Mengapa Pepen dan anak buahnya begitu "brutal" menyerang Pemprov DKI, terutama Gubernur Anies, melalui media massa?
Selain dugaan kesulitan keuangan yang terjadi di Pemkot Bekasi akibat platform APBD 2018 di luar kemampuan seperti ditulis sebelumnya di sini, serangan Pepen dan anak buahnya memiliki tendensi politik. Pepen sepertinya memanfaatkan sentimen segelintir orang yang belum mau menerima realitas politik di Jakarta. Terbukti, serangan Pepen dijadikan alas pijak sejumlah orang untuk menguarkan kebencian.
Kita mempertanyakan etika Pepen dan anak buahnya yang mencampuri rumah tangga daerah lain. Jika hal itu dimaksudkan untuk menekan agar Pemprov DKI mau merealisasikan permintaan dana kemitraan hingga Rp 2 triliun, Pepen telah melakukan blunder besar.
Dari pernyataan Anies, jelas DKI tidak akan mengikuti kemauan Bekasi meski menggunakan isu Bantargebang.
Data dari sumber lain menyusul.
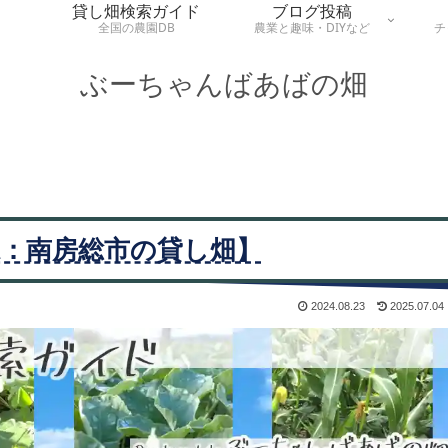
貸し畑検索ガイド
ブログ投稿
全国の農園DB
農業と趣味・DIYなど
チ
ぶーちゃんばあばの畑
：南房総市の貸し畑】
2024.08.23
2025.07.04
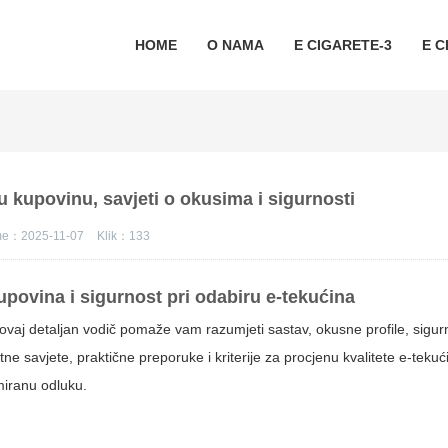
HOME
O NAMA
E CIGARETE-3
E C
 kupovinu, savjeti o okusima i sigurnosti
eme：2025-11-07
Klik：
133
povina i sigurnost pri odabiru e-tekućina
ovaj detaljan vodič pomaže vam razumjeti sastav, okusne profilе, sigur
 savjete, praktične preporuke i kriterije za procjenu kvalitete
e-tekuć
miranu odluku.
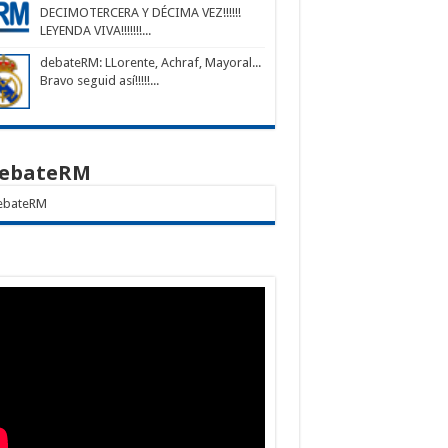
DECIMOTERCERA Y DÉCIMA VEZ!!!!!!
LEYENDA VIVA!!!!!!!...
debateRM
: LLorente, Achraf, Mayoral...
Bravo seguid así!!!!!...
ebateRM
bateRM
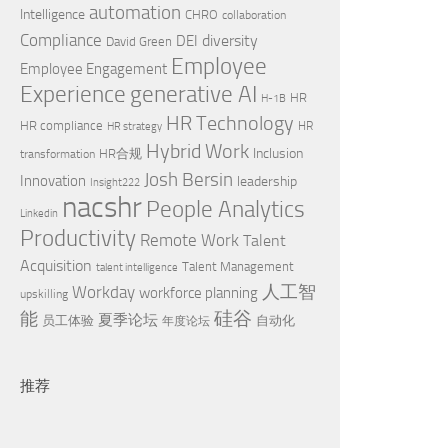
automation
Intelligence
CHRO
collaboration
Compliance
diversity
DEI
David Green
Employee
Employee Engagement
Experience
generative AI
HR
H-1B
HR Technology
HR compliance
HR
HR strategy
Hybrid Work
Inclusion
HR合规
transformation
Josh Bersin
Innovation
leadership
Insight222
nacshr
People Analytics
Linkedin
Productivity
Remote Work
Talent
Acquisition
Talent Management
talent intelligence
Workday
人工智
workforce planning
upskilling
硅谷
能
夏季论坛
员工体验
自动化
年度论坛
推荐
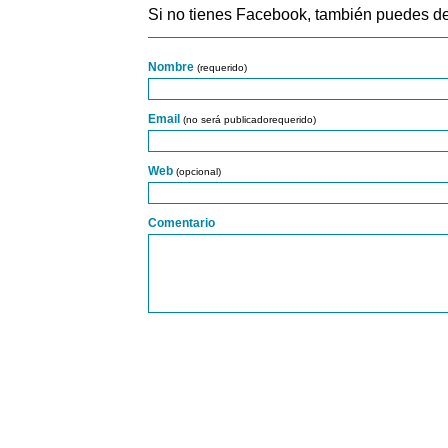
Si no tienes Facebook, también puedes de
Nombre
(requerido)
Email
(no será publicadorequerido)
Web
(opcional)
Comentario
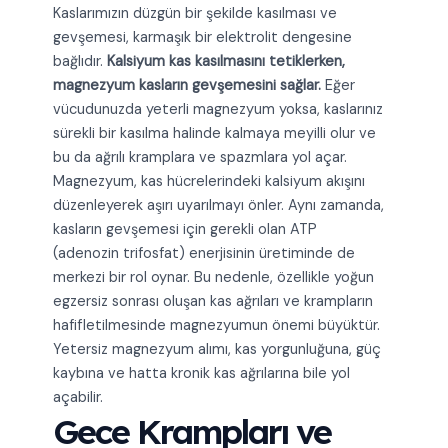
Kaslarımızın düzgün bir şekilde kasılması ve
gevşemesi, karmaşık bir elektrolit dengesine
bağlıdır.
Kalsiyum kas kasılmasını tetiklerken,
magnezyum kasların gevşemesini sağlar.
Eğer
vücudunuzda yeterli magnezyum yoksa, kaslarınız
sürekli bir kasılma halinde kalmaya meyilli olur ve
bu da ağrılı kramplara ve spazmlara yol açar.
Magnezyum, kas hücrelerindeki kalsiyum akışını
düzenleyerek aşırı uyarılmayı önler. Aynı zamanda,
kasların gevşemesi için gerekli olan ATP
(adenozin trifosfat) enerjisinin üretiminde de
merkezi bir rol oynar. Bu nedenle, özellikle yoğun
egzersiz sonrası oluşan kas ağrıları ve krampların
hafifletilmesinde magnezyumun önemi büyüktür.
Yetersiz magnezyum alımı, kas yorgunluğuna, güç
kaybına ve hatta kronik kas ağrılarına bile yol
açabilir.
Gece Krampları ve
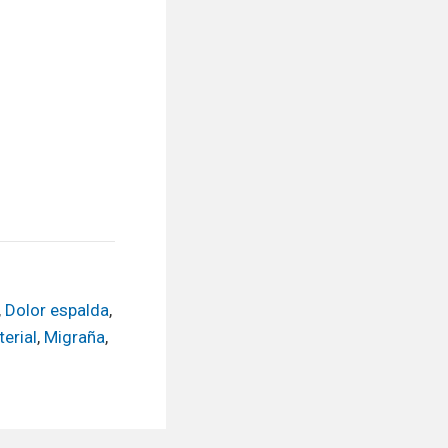
,
Dolor espalda
,
terial
,
Migraña
,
Sebab penggunaan lahan Bantergebang sebagai TPST sudah berlangsung sejak 1985 lalu dan merupakan kebijakan pusat karena lintas provinsi.
Ketika turun tangan untuk menyelesaikan pertikaian antara Pemkot Bekasi dengan Ahok pada tahun 2015 lalu, salah satu poin yang ditekankan Presiden Jokowi adalah memerintahkan Kapolda untuk menjamin truk sampah DKI ke Bantargebang bisa melintas 24 jam tanpa penghadangan oleh Pemkot Bekasi. Apakah perintah Presiden sudah tidak berlaku lagi setelah Ahok lengser?
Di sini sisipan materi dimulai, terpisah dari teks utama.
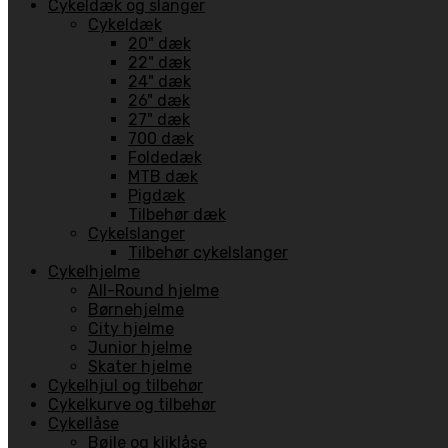
Cykeldæk og slanger
Cykeldæk
20" dæk
22" dæk
24" dæk
26" dæk
27" dæk
700 dæk
Foldedæk
MTB dæk
Pigdæk
Tilbehør dæk
Cykelslanger
Tilbehør cykelslanger
Cykelhjelme
All-Round hjelme
Børnehjelme
City hjelme
Junior hjelme
Skater hjelme
Cykelhjul og tilbehør
Cykelkurve og tilbehør
Cykellåse
Bøjle og kliklåse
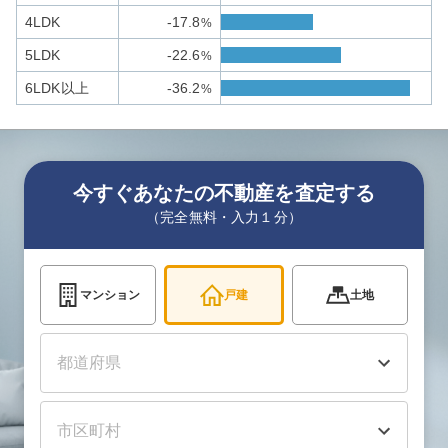
4LDK
-17.8
%
5LDK
-22.6
%
6LDK以上
-36.2
%
今すぐあなたの不動産を査定する
（完全無料・入力１分）
マンション
戸建
土地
Jika cara-cara Pepen dibenarkan, bukan mustahil akan menjadi presden bagi daerah lain. sebagai ilustrasi, bagaimana jika DKI menutup seluruh aliran sungai dari daerah lain yang selama ini menjadi penyebab utama banjir di Jakarta? Atau ada daerah yang melarang lautnya disinggahi nelayan daerah lain seperti dulu di awal-awal pemberlakukan otonomi daerah?